Fig. 2. Intermediate stochasticity hypothesis (ISH) for community assembly under varying disturbances. When intermediate disturbance regimes result in less predictable environments, specialized traits would be less advantageous to taxa, and the stochastic equalization of competitive advantages would lead to higher alpha-diversity. On the contrary, extreme ends of the range where conditions are recurrent would select for adapted organisms whose dominance would result in a lower alpha-diversity.

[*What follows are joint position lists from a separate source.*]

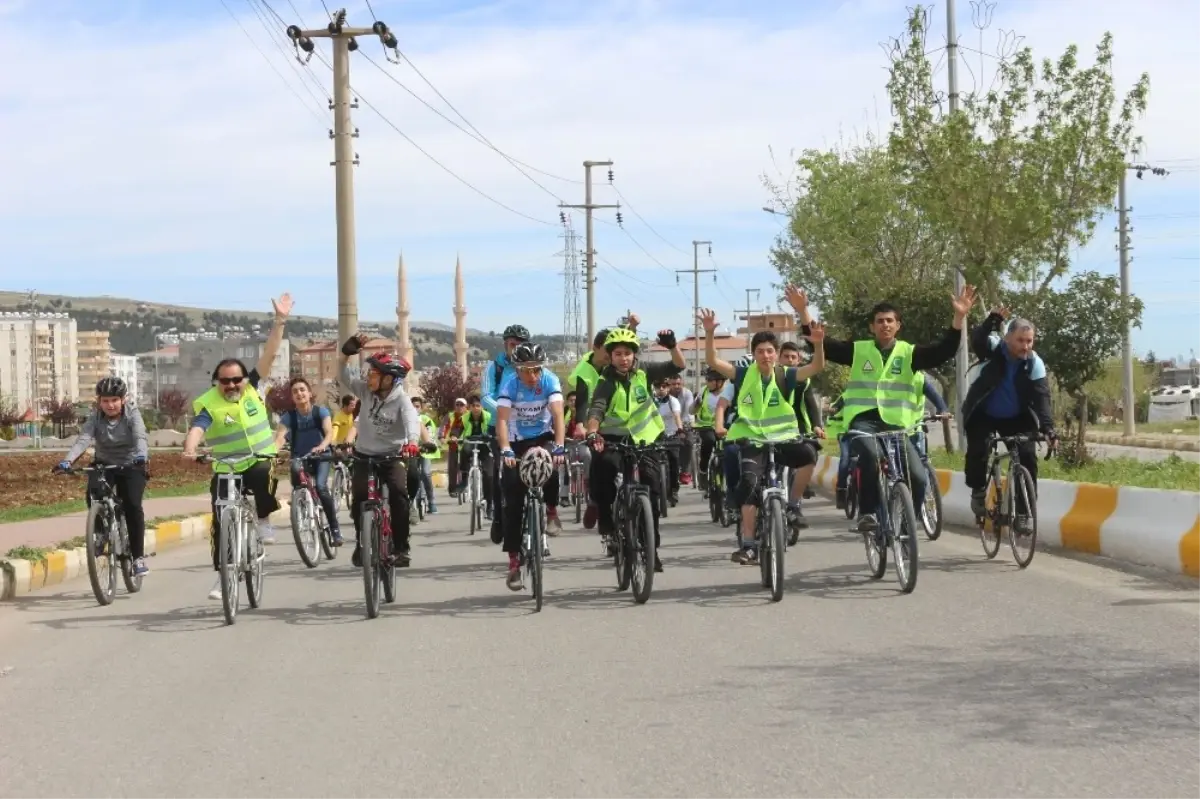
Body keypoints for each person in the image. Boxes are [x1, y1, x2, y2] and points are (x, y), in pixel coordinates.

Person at [785, 283, 975, 533]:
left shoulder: (910, 353)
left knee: (918, 477)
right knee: (871, 457)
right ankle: (868, 513)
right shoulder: (859, 350)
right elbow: (822, 344)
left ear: (898, 325)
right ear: (872, 327)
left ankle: (906, 525)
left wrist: (959, 317)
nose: (885, 324)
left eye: (890, 321)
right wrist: (803, 310)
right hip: (863, 423)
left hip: (898, 426)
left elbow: (944, 351)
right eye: (880, 321)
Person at [183, 292, 291, 600]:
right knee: (220, 520)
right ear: (216, 381)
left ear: (246, 379)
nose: (231, 385)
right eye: (225, 381)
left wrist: (279, 321)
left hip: (258, 457)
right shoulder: (208, 403)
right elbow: (197, 429)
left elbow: (269, 354)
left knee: (261, 474)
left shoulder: (253, 387)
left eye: (236, 380)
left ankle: (264, 518)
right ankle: (224, 576)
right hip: (226, 466)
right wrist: (190, 450)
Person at [699, 308, 826, 564]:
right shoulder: (743, 374)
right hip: (752, 441)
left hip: (782, 439)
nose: (766, 356)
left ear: (777, 355)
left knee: (809, 454)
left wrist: (819, 343)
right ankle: (748, 544)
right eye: (760, 351)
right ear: (754, 354)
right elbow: (713, 361)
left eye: (770, 351)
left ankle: (792, 505)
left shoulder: (787, 374)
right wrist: (710, 333)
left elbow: (817, 366)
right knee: (748, 485)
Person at [584, 327, 686, 572]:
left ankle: (652, 550)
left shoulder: (645, 372)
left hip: (645, 437)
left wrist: (672, 346)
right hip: (612, 438)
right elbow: (596, 409)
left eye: (627, 353)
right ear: (611, 356)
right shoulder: (605, 381)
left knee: (651, 491)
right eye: (618, 353)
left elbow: (678, 366)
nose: (623, 358)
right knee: (602, 469)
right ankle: (607, 523)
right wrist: (592, 432)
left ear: (634, 355)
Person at [338, 333, 436, 568]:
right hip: (364, 455)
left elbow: (412, 420)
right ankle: (362, 543)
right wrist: (345, 354)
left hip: (393, 457)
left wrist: (413, 441)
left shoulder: (402, 401)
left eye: (374, 374)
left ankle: (401, 548)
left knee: (398, 494)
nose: (368, 377)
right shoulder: (364, 391)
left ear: (389, 379)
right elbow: (343, 375)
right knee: (359, 497)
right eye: (369, 373)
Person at [963, 309, 1055, 527]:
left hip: (1016, 416)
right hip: (983, 413)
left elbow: (1042, 399)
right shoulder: (994, 348)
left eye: (1029, 341)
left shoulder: (1034, 363)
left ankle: (1023, 514)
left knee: (1027, 457)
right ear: (1007, 339)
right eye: (1020, 340)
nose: (1025, 346)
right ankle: (978, 491)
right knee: (979, 450)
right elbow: (978, 341)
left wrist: (1049, 428)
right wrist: (992, 321)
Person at [55, 377, 151, 576]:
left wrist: (141, 456)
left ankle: (137, 557)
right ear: (99, 401)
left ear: (123, 399)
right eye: (105, 401)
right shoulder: (96, 417)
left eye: (114, 400)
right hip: (104, 463)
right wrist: (67, 461)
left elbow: (140, 436)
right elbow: (84, 439)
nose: (110, 405)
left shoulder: (132, 414)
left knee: (132, 505)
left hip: (132, 463)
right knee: (94, 494)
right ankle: (100, 533)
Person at [495, 342, 567, 589]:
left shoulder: (549, 380)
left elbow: (558, 415)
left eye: (536, 369)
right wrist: (505, 449)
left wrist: (559, 446)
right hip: (516, 441)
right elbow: (502, 421)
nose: (532, 375)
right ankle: (514, 562)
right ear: (516, 369)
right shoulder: (509, 385)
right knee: (513, 497)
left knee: (552, 464)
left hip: (543, 437)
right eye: (526, 370)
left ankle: (551, 511)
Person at [568, 315, 639, 529]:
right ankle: (594, 501)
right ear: (597, 348)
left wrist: (633, 327)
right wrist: (581, 424)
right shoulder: (584, 371)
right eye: (609, 351)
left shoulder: (616, 365)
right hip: (594, 421)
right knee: (595, 459)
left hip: (621, 422)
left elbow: (628, 350)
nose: (614, 356)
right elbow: (581, 400)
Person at [272, 376, 341, 546]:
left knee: (321, 486)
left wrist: (322, 446)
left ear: (310, 393)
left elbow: (329, 433)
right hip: (300, 457)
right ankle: (301, 505)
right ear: (292, 397)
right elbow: (280, 438)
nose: (299, 393)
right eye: (295, 391)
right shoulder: (289, 417)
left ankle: (334, 529)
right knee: (297, 481)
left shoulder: (321, 412)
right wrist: (272, 453)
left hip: (321, 456)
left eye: (302, 390)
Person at [482, 324, 530, 544]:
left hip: (528, 426)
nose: (516, 348)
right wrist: (506, 411)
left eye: (520, 344)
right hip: (499, 427)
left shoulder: (532, 366)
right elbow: (485, 396)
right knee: (501, 474)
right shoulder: (495, 367)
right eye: (512, 344)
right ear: (505, 345)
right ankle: (499, 518)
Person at [691, 368, 725, 493]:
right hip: (706, 427)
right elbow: (691, 411)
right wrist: (696, 404)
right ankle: (703, 472)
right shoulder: (704, 392)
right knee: (709, 442)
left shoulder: (728, 392)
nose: (707, 383)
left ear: (720, 382)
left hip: (723, 427)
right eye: (707, 380)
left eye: (710, 380)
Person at [457, 394, 493, 514]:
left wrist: (492, 436)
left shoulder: (489, 416)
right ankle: (464, 480)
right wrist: (453, 436)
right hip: (470, 442)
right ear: (470, 407)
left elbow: (494, 429)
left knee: (489, 474)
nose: (476, 408)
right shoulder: (465, 417)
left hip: (485, 445)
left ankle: (489, 504)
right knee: (464, 450)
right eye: (473, 406)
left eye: (478, 406)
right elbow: (457, 429)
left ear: (482, 407)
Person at [653, 379, 684, 502]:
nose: (661, 389)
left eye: (664, 386)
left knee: (674, 462)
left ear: (668, 388)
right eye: (658, 386)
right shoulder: (650, 402)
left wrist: (680, 430)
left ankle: (674, 490)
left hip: (672, 434)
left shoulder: (673, 401)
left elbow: (677, 416)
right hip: (655, 436)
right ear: (654, 388)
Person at [410, 396, 440, 516]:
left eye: (417, 406)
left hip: (424, 450)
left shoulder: (426, 419)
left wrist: (425, 447)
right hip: (410, 451)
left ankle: (431, 501)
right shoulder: (405, 418)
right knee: (411, 475)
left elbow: (430, 435)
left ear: (421, 408)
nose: (414, 408)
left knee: (426, 473)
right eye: (412, 406)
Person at [668, 376, 695, 486]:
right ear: (669, 384)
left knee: (688, 442)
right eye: (673, 384)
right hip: (667, 424)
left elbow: (689, 410)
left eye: (678, 384)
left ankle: (686, 471)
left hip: (683, 422)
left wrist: (683, 425)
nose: (676, 386)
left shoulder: (687, 394)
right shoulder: (665, 393)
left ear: (682, 384)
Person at [440, 398, 468, 496]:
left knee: (467, 465)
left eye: (462, 405)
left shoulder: (469, 415)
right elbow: (443, 427)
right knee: (452, 468)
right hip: (453, 444)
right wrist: (442, 437)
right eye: (457, 405)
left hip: (466, 444)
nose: (459, 407)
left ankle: (466, 484)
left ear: (466, 407)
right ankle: (452, 489)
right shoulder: (450, 416)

Our study showed that changes in bacterial community diversity can accompany variations in the underlying deterministic-stochastic assembly mechanisms. Disturbances could promote stochastic community structuring, which despite harboring higher diversity could lead to variable overall function, possibly explaining why after similar perturbations the process outcome differs (blog’s poster image). We believe that these findings are relevant for managing complex microbial systems, which could display similar responses to disturbance, like oceans, soils or the human gut.

Ezequiel Santillan, Hari Seshan, Florentin Constancias, Daniela I. Drautz-Moses and Stefan Wuertz, Frequency of disturbance alters diversity, function, and underlying assembly mechanisms of complex bacterial communities. NPJ Biofilms Microbiomes, 2019. 5(8).



1. Daims, H., M.W. Taylor, and M. Wagner, Wastewater treatment: a model system for microbial ecology. Trends Biotechnol., 2006. 24(11): p. 483-489.

2. Prosser, J.I., et al., The role of ecological theory in microbial ecology. Nat. Rev. Microbiol., 2007. 5(5): p. 384-392.

3. Connell, J.H., Diversity in tropical rain forests and coral reefs. Science, 1978. 199(4335): p. 1302-1310.

4. van Dorst, J., et al., Community fingerprinting in a sequencing world. FEMS Microbiol. Ecol., 2014. 89(2): p. 316-330.

5. Kraft, N.J.B., et al., Disentangling the Drivers of β Diversity Along Latitudinal and Elevational Gradients. Science, 2011. 333(6050): p. 1755-1758.